Game Changer: Whether To Play, And Protest, In The NFL

SHELBY HARRIS: You know, when you play football, it's just, there's nothing like going out there in between those lines and the camaraderie with your teammates to go out there and try to win a football game. You know, it gets me out of bed every morning. You know, obviously I love my kids. I love my family. But man, football, just, it does something for me where I just, I love every day. Because once it's gone, it's gone. So you gotta enjoy this while it’s here.
This is Game Changer, a series from Death, Sex & Money about how the lives and livelihoods of American athletes have been upended this year.
I’m Anna Sale.
Shelby Harris has suffered from asthma for as long as he can remember.
SH: For my asthma, pretty much, I'm on a daily inhaler. I take that twice a day, morning and evening, and then that's just to manage the asthma. And so then whenever I feel that my lungs are getting tight and I really can't breathe, then I take my, the rescue inhaler, my Albuterol, and that's supposed to be the quick fix.
Shelby told me he uses both types of inhalers regularly. Especially while he’s in training for his job as a defensive lineman in the NFL.
SH: I have inhalers pretty much everywhere that I am. Like, I have one in my, one in my locker. I have one in my car. There's a couple of my house, so really wherever - like, just in case though. It's just that peace of mind, just knowing I have that. It makes me feel a lot better.
ANNA SALE: And when you first were hearing about COVID and about the risk factors for people with conditions like asthma, did you feel personally that you were more at risk than others?
SH: Yes. Uh, you know, I don't just have sports-induced asthma. I have, like, uh, like just regular bronchial asthma where it can pop up any time. So yeah, I've had multiple scary moments when it came to asthma and trying to breathe. So from everyone I've heard - talked to that had it, you know, they said their lungs just really, felt really affected by it. And so I was very nervous about getting it because it was more of, I already have like weak lungs, you could say, so this would have, um, you know, I feel like this really could have set me back.
After it was announced that the NFL would play its fall season, players were given the option to opt out. High risk players like Shelby were offered 350 thousand dollars for the season, if they decided not to play. Other players were offered 150 thousand.
66 players in total, most of them linemen, like Shelby, made the choice to sit this season out.
Shelby was not one of them.
ESPN MONDAY NIGHT FOOTBALL: “I think Shelby Harris got a hand on that!”

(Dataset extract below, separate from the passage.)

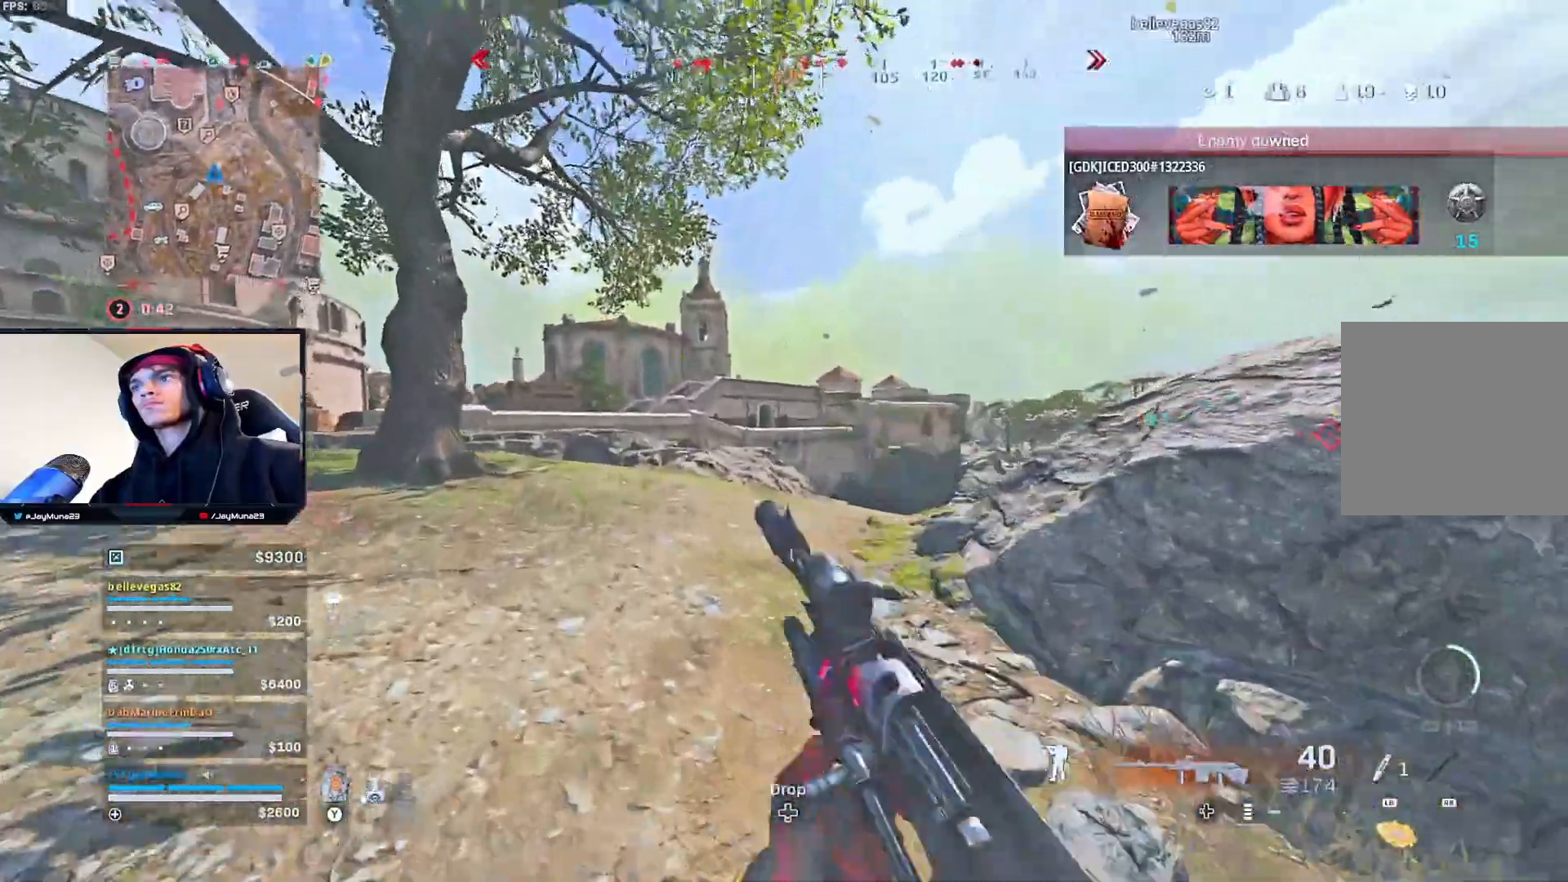
{"buttons": [], "left_stick": "left", "right_stick": "center", "events": [[150, "right_stick", "center"], [167, "R3", "down"], [233, "R3", "up"], [350, "A", "down"], [433, "A", "up"]]}
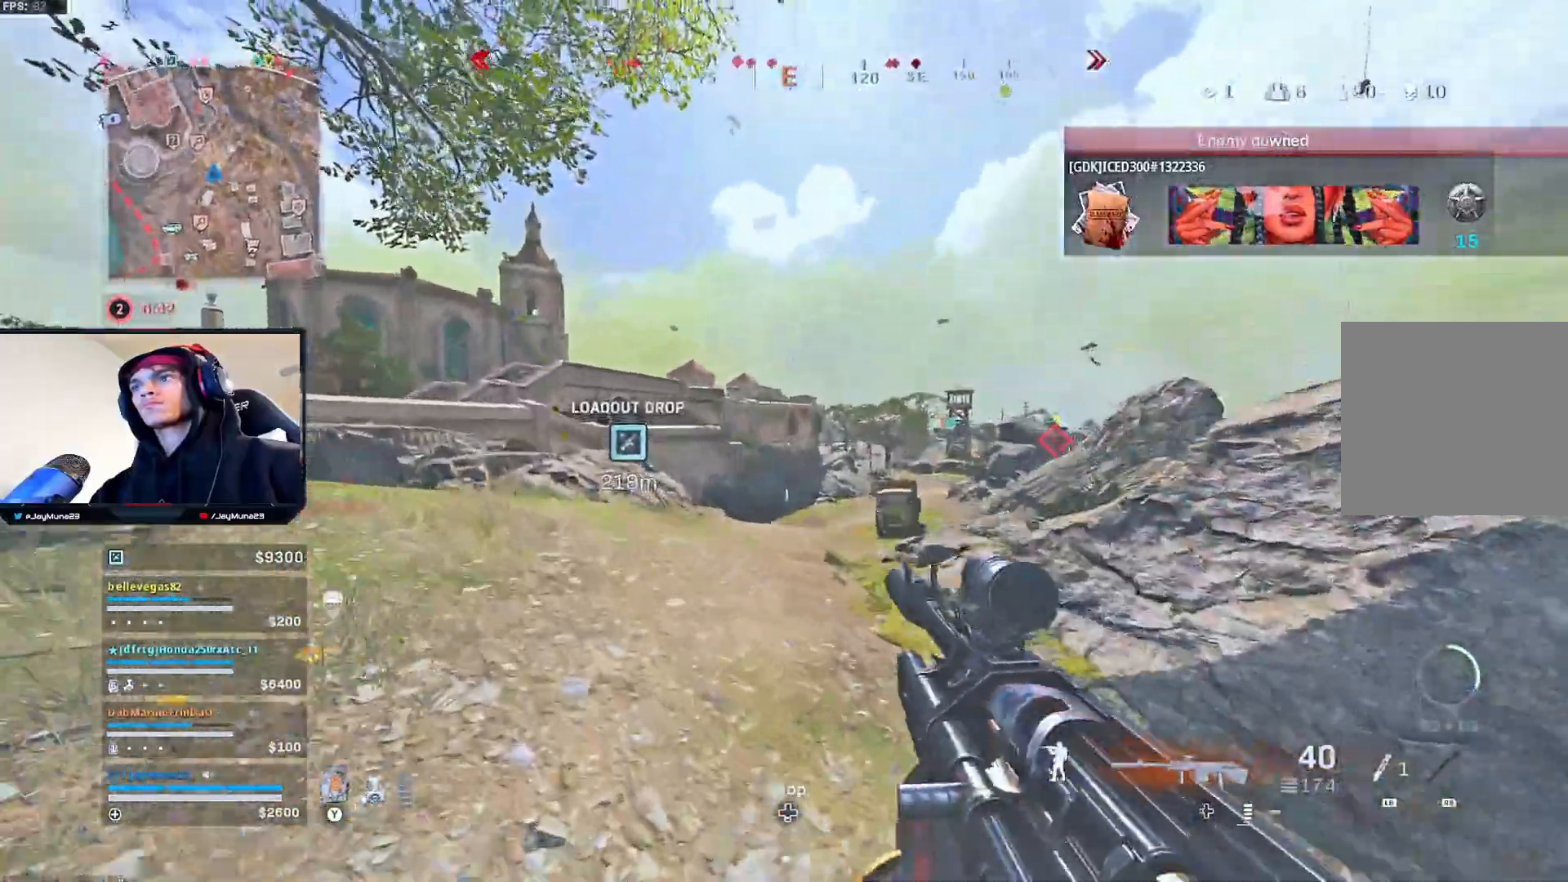
{"buttons": [], "left_stick": "right", "right_stick": "right", "events": [[250, "right_stick", "right"], [367, "left_stick", "down-right"], [467, "left_stick", "right"]]}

I talked with Shelby by phone from his home in the Denver suburbs the day after he made that field goal block…during the Broncos home opener against the Tennessee Titans. That crowd noise you’re hearing was piped in for the Monday Night Football broadcast on ESPN. Hardly any fans were in the stands that night.
SH: It was weird! But like the Broncos, they allowed our families to be there. So it was like 500 people there still, but it was just weird. You know, honestly, I thought it was funny because I was having conversations with the O-linemen the whole game.
AS: Like the offensive linemen, you're chit-chatting in a way that you can’t usually?
SH: Yeah. Usually you can't hear the person, but like yesterday you could hear everything that was going on.
AS: Did you get more into the shit talking? 'Cause you can hear each other so well?
SH: No, I'm not really a shit talker, to be honest. I'm more of just a conversationalist. Like, we just be having conversations out there.
AS: [Laughs] Wait, what's a conversation that you're having when a football play is about to start? What are you talking about?
SH: Like you're asking, like "Hey, which way are you going? Tell me, tell me, just tell me, tell me which way you're going."
AS: Oh okay. [Laughs]
SH: Just little stuff like that.
AS: How much time did it take you to think about - when you learned that there were still going to be NFL games this season, um, just talk me through, how did you all think about whether that was something you wanted to do?
SH: Well, honestly, for me, is, I'm getting older, you know. I'm in year seven. I'm, this my 20, I'm 29. So you gotta think I'm in the back end of my career, no matter how you really think about it. So every year - if you don't play, that's a year I miss out on of my career that I won't get back. So, I feel like if I opted out, you know, that could - for a lot of people that could be the end of your career because you know, it's just going to be young players that come in and perform and that's how you get your spot taken.
AS: Mmhm.
SH: Here's the thing is like, when it comes to football, once you're done with football, you're done with football. There is no like pick up leagues where you put the pads on or anything like that. It's not basketball, where you can just go play a pick up game, you know? So you got to get the most out of the time you play while you're playing it. And so for me, it was pretty easy. I was going to play this year.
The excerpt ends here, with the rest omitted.